I hate to pick on my ex-co-blogger Brock, but (in fairness to him) his post is what triggered the thought. Al Gore today apparently joined those who have called for a carbon tax to replace payroll taxes, to produce a revenue-neutral means of reducing carbon emissions:
To secure this green revolution, Mr Gore said the single most important policy change would be to “tax what we burn – not what we earn”.
Social security is one of the U.S. government programs funded by a payroll tax. So, does this mean that Gore also believes social security is a “disgrace”, as the mass media have distorted John McCain’s position to be?
Andrew Sullivan links the debate between Steven Taylor and James Joyner over the merits, or lack thereof, of the Obama alternative for disaffected conservatives. From my point of view, which is a bit more apathetic than disaffected and libertarian than conservative, and thus theoretically (at least) a bit more analytical, things work out as being roughly outlined as follows:
- John McCain is, by all reasonable standards of analysis, more conservative than Barack Obama, across the issue space. (At worst on some obscure issue dimensions they may be tied.)
- All other things being equal, this means the expected policy outcome would be more conservative under a McCain administration than an Obama administration.
- Therefore, if you want to cast a instrumental vote, and you are conservative, you probably should vote for McCain.
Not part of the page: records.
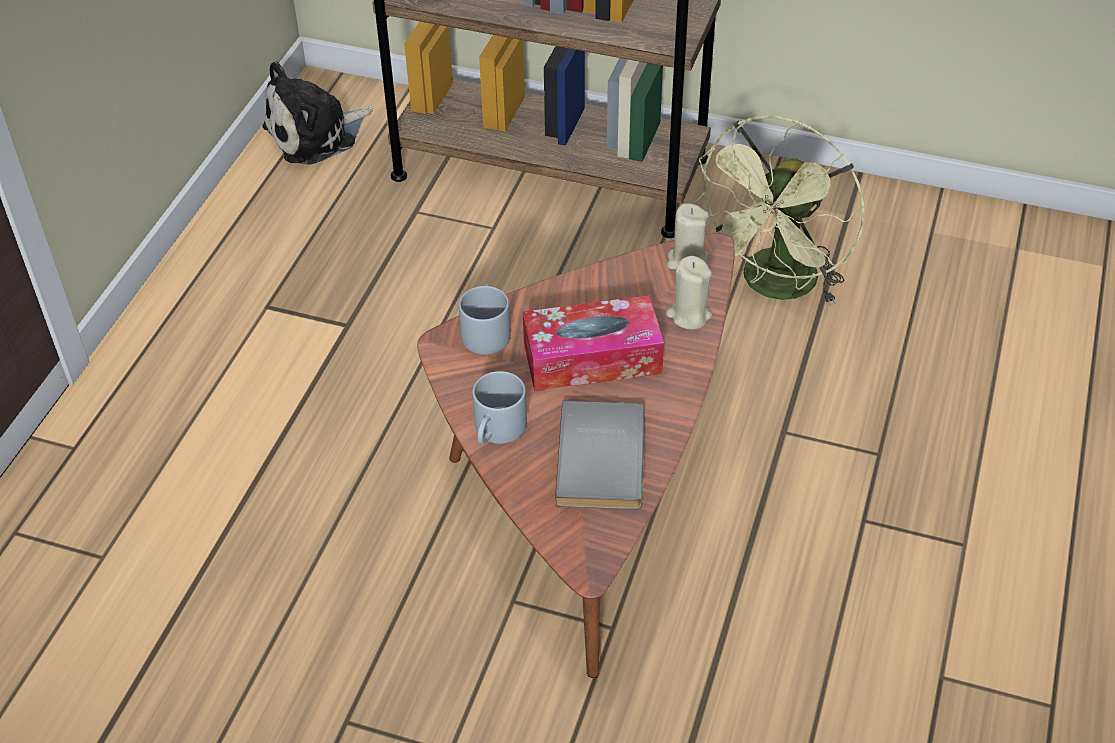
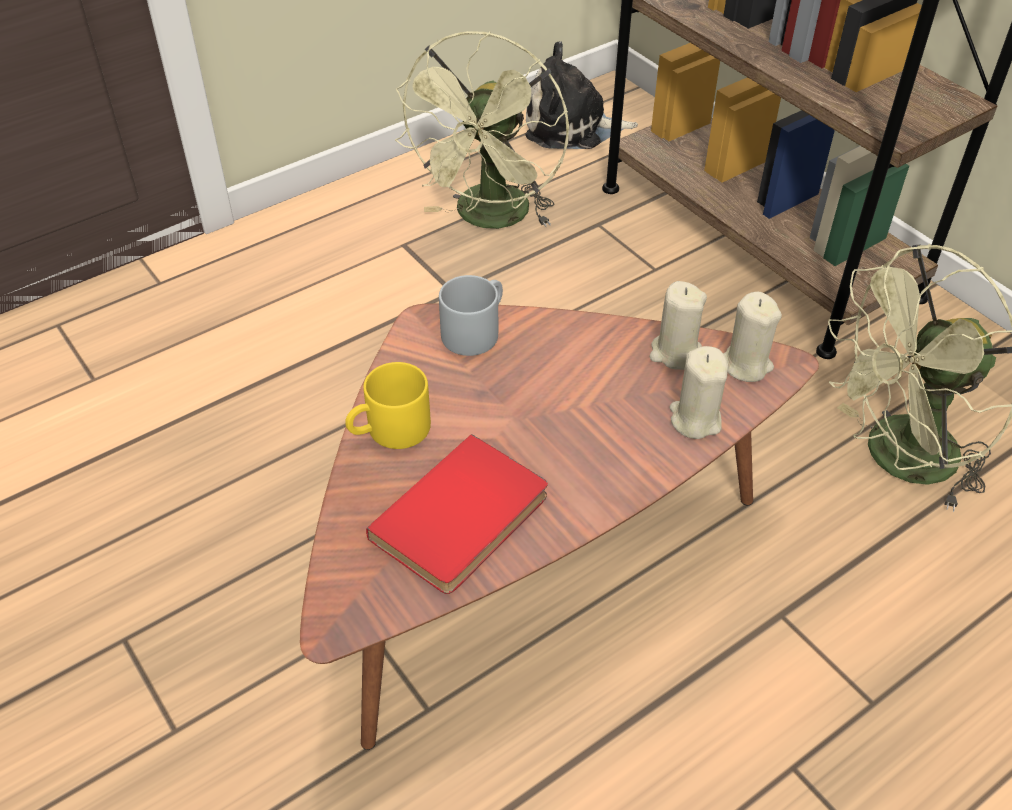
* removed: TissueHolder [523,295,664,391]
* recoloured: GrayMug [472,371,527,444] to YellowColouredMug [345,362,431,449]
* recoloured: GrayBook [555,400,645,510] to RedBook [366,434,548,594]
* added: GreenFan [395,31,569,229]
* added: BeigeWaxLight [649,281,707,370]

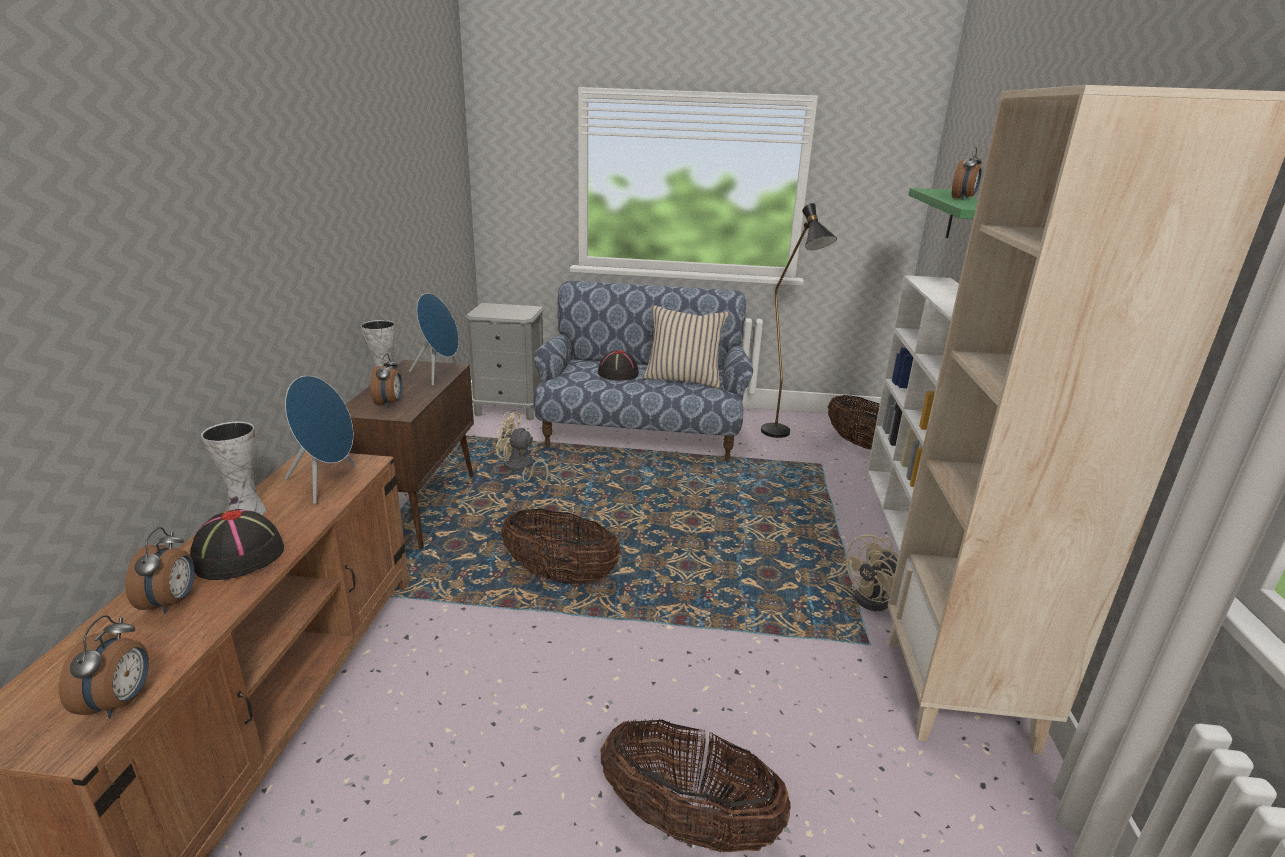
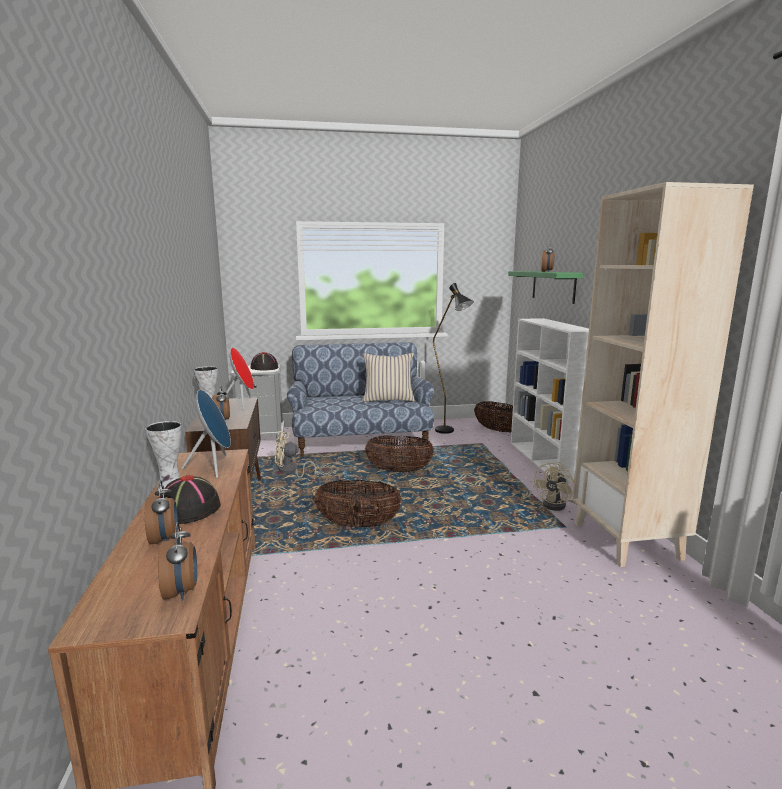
* recoloured: BluishLoudspeaker [409,293,459,386] to RedLoudspeaker [225,347,254,410]
* moved: BlackClothingHat [598,350,639,381] to [250,352,278,371]
* moved: StorageBasket [601,719,791,852] to [365,436,434,472]

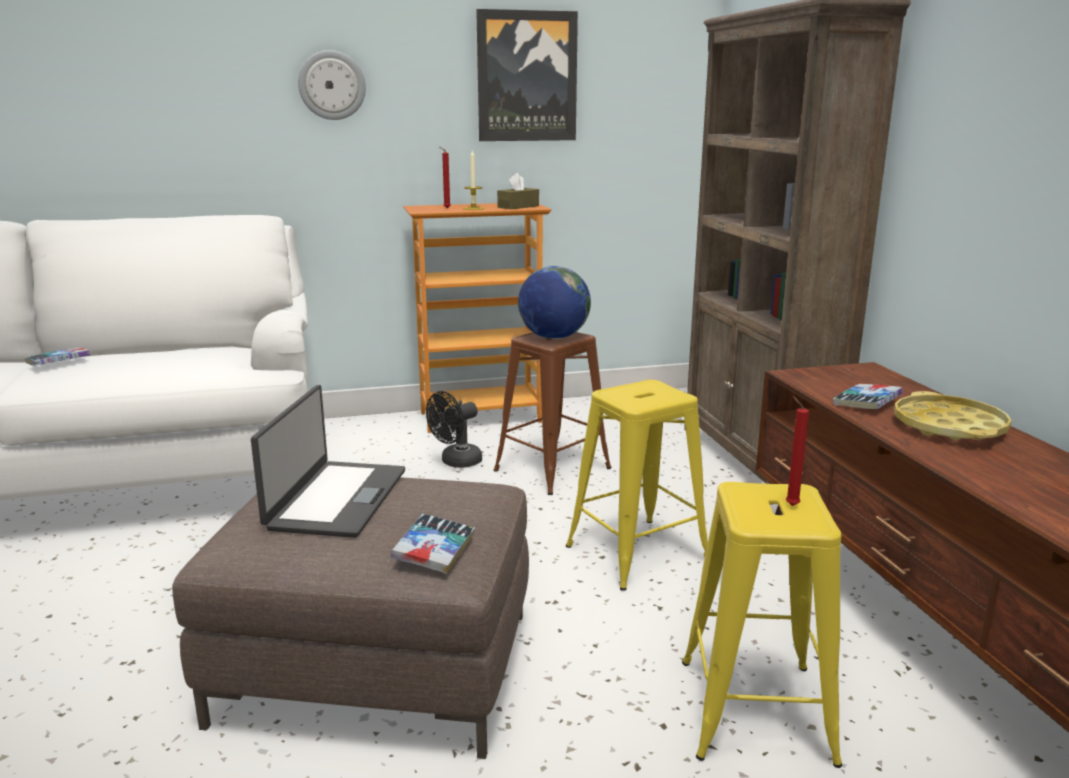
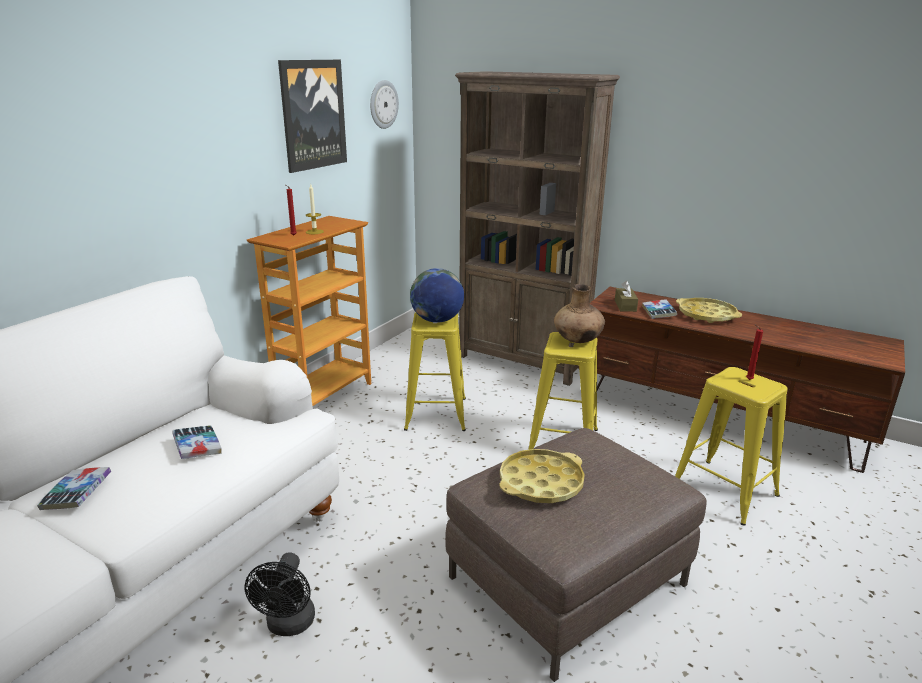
* moved: ClockOnTheWall [298,50,366,120] to [370,80,399,129]
* moved: BrownColouredTissueHolder [497,173,539,209] to [615,281,638,312]
* recoloured: BrownColouredStoolSeat [494,332,612,495] to YellowColouredStoolSeat [404,312,466,431]
* replaced: Laptop [251,385,405,538] to YellowColouredTray [499,449,585,503]
* moved: BlackFan [426,391,482,468] to [244,552,315,636]
* moved: Book [391,514,475,574] to [173,425,222,459]
* added: BrownColouredFlowerVase [554,284,605,343]

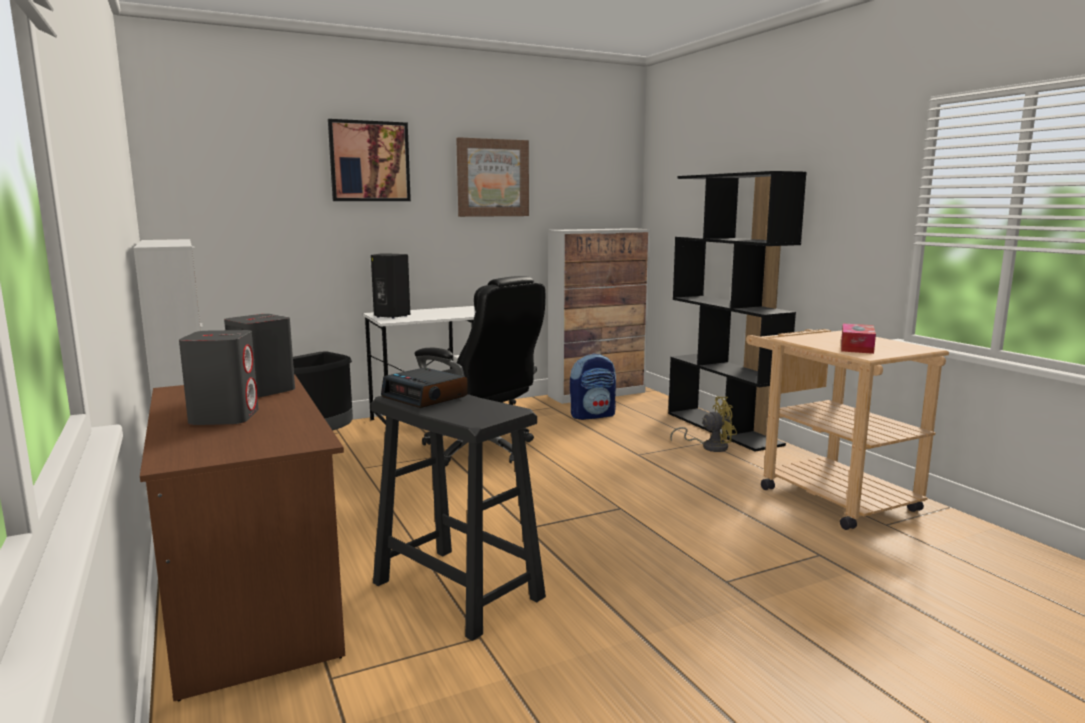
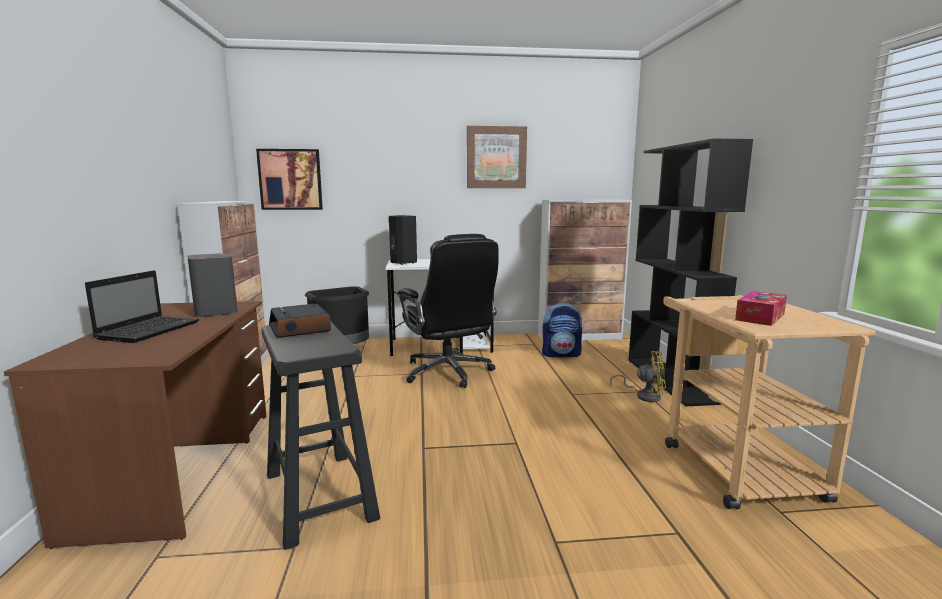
* moved: WallPicture [328,119,411,201] to [256,149,323,210]
* replaced: GrayLoudspeaker [179,330,259,425] to Laptop [85,270,199,343]

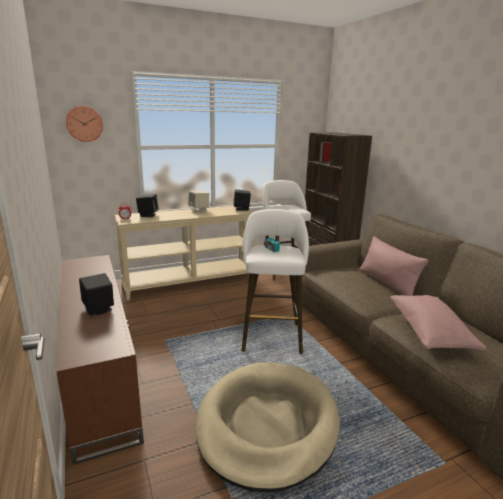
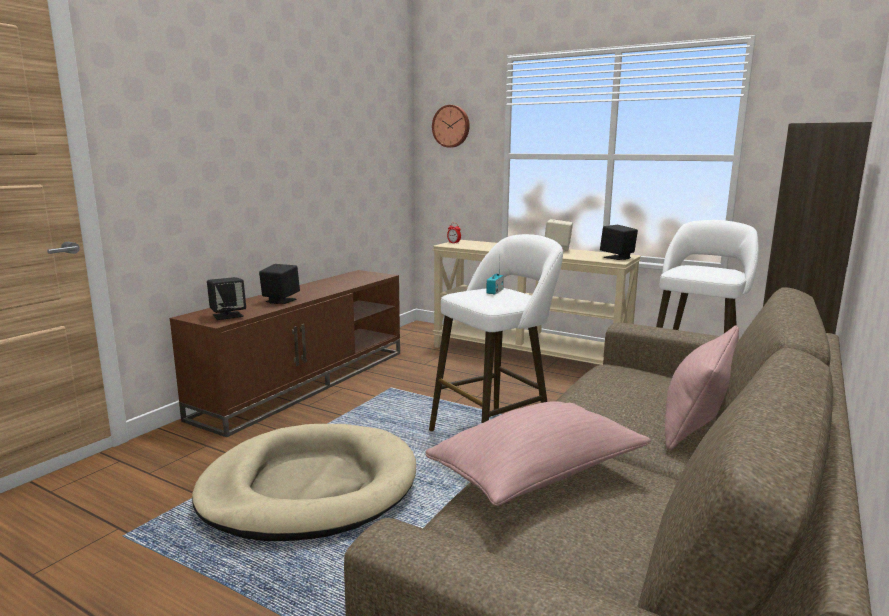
* moved: BlackLoudspeaker [136,194,159,217] to [207,277,246,320]

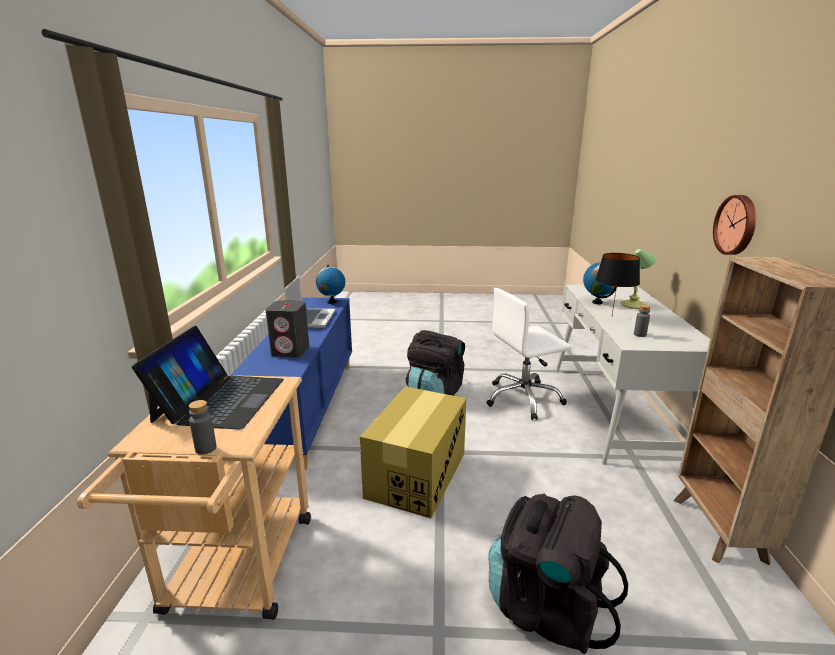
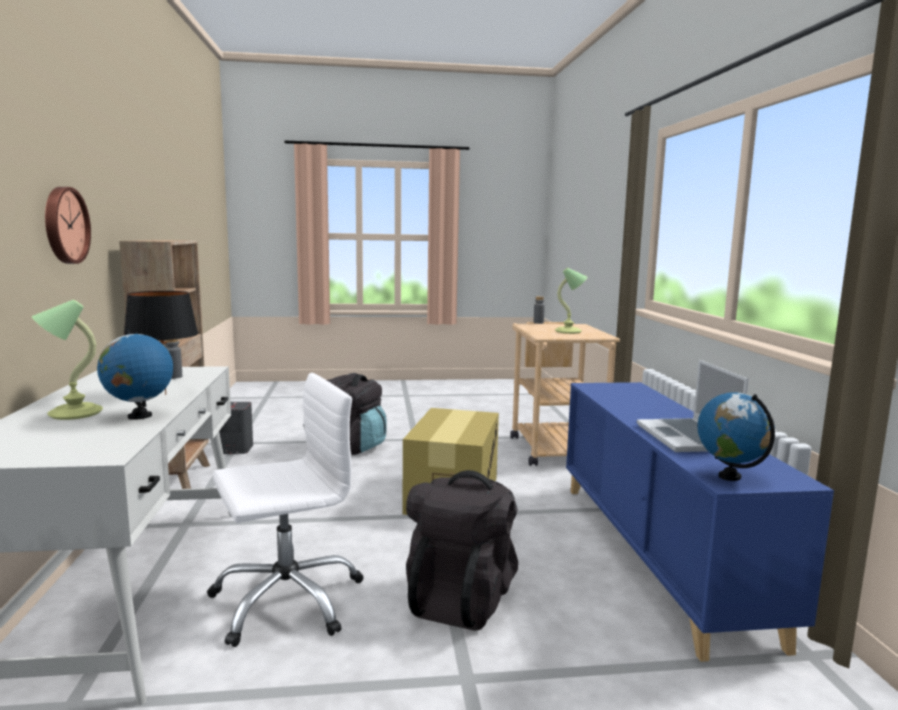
* moved: GrayLoudspeaker [265,300,309,357] to [219,402,253,454]
* replaced: Laptop [131,326,284,430] to LampForATable [555,268,587,334]

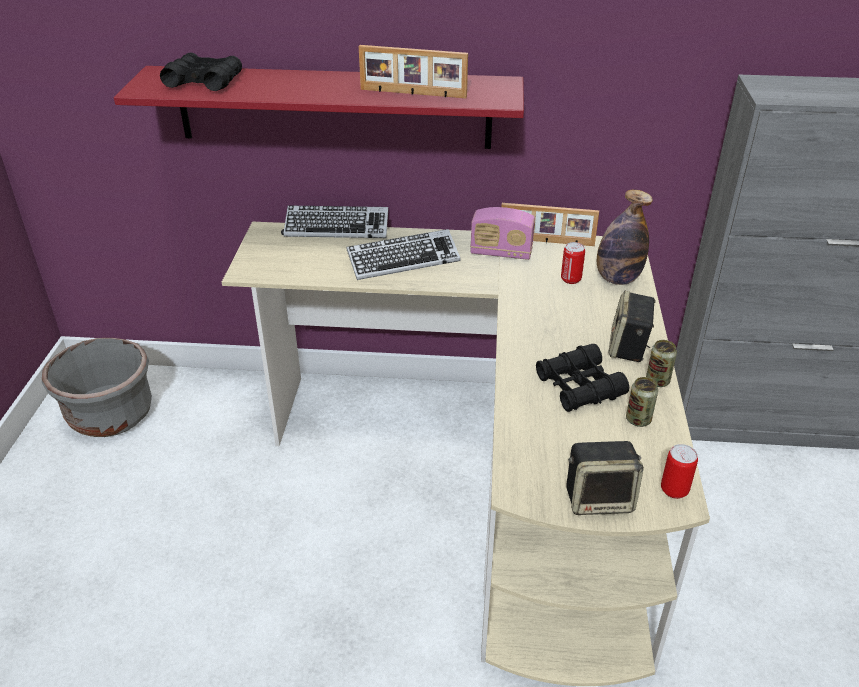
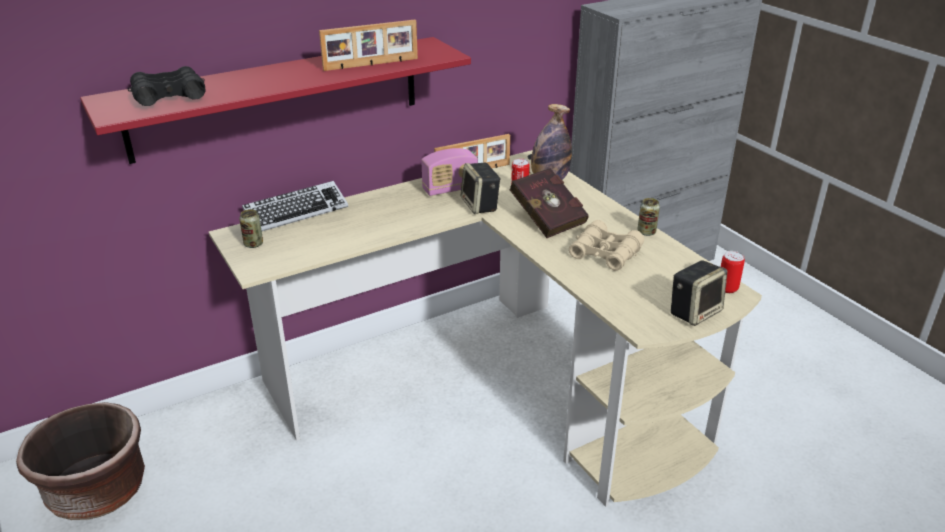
* removed: Keyboard [346,229,460,280]
* moved: Loudspeaker [608,291,656,362] to [461,163,501,214]
* recoloured: GrayFlowerPot [42,338,152,437] to BrownColouredFlowerPot [16,402,145,520]
* recoloured: BlackPairOfBinoculars [536,344,629,412] to BeigePairOfBinoculars [569,220,644,271]
* moved: MetalCan [626,377,658,427] to [239,209,263,248]
* added: RedBook [509,168,589,238]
Personally, I don’t think there are large, meaningful differences between Obama and McCain on the few issues that poorly map to ideology, like executive power, where there are few politicians of principle whose positions don’t reflect the partisanship of the executive officeholder. Obama is probably a bit more of a liberal internationalist than McCain when it comes to small-scale interventions, although I can’t see this making a huge difference or really being a useful voting criterion. By and large I think what’s happening in Iraq, rather than who’s in the White House, really matters when it comes to bringing the troops home sooner rather than later, although I suppose there may be a difference in the semantic game we’re going to play with distinguishing “the troops” who leave and those who remain. Afghanistan isn’t going to be fixed until the Pakistanis fix themselves, and I don’t see that happening any time soon. McCain as a hawk can probably more credibly produce a rapprochement with the various pariah states of varying degrees (Cuba, Iran, North Korea, Sudan, Venezuela, etc.), but I don’t think there is a huge obstacle to Obama doing the same (he may just have to do less).
From an apathetic libertarian perspective, neither candidate is particularly appealing, although generally speaking I find critiquing Washington from the (Postrel-1990s Reason) economic classical liberal perspective more interesting than from the (Gillespie-current Reason) social/cultural left. As a future upper-middle-income government bureaucrat I suppose the Democrats are more likely to govern in support of my personal, short-term financial interests (throwing money at higher education, lower taxes on the “middle class” which seemingly tops out right at the peak Congressional salary, transferring more of my personal health care expenses onto the backs of Bill Gates and Mark Cuban), even if I have to balance that against the possibility that eight years of Democrats at 1600 Pennsylvania Avenue could fuck up America economically to the point it becomes Britain circa 1978, and the billboards won’t even be as catchy.
All this is, of course, really just a boring way of saying that since my vote really won’t matter I’m having a hard time feeling all that motivated to care one way or the other.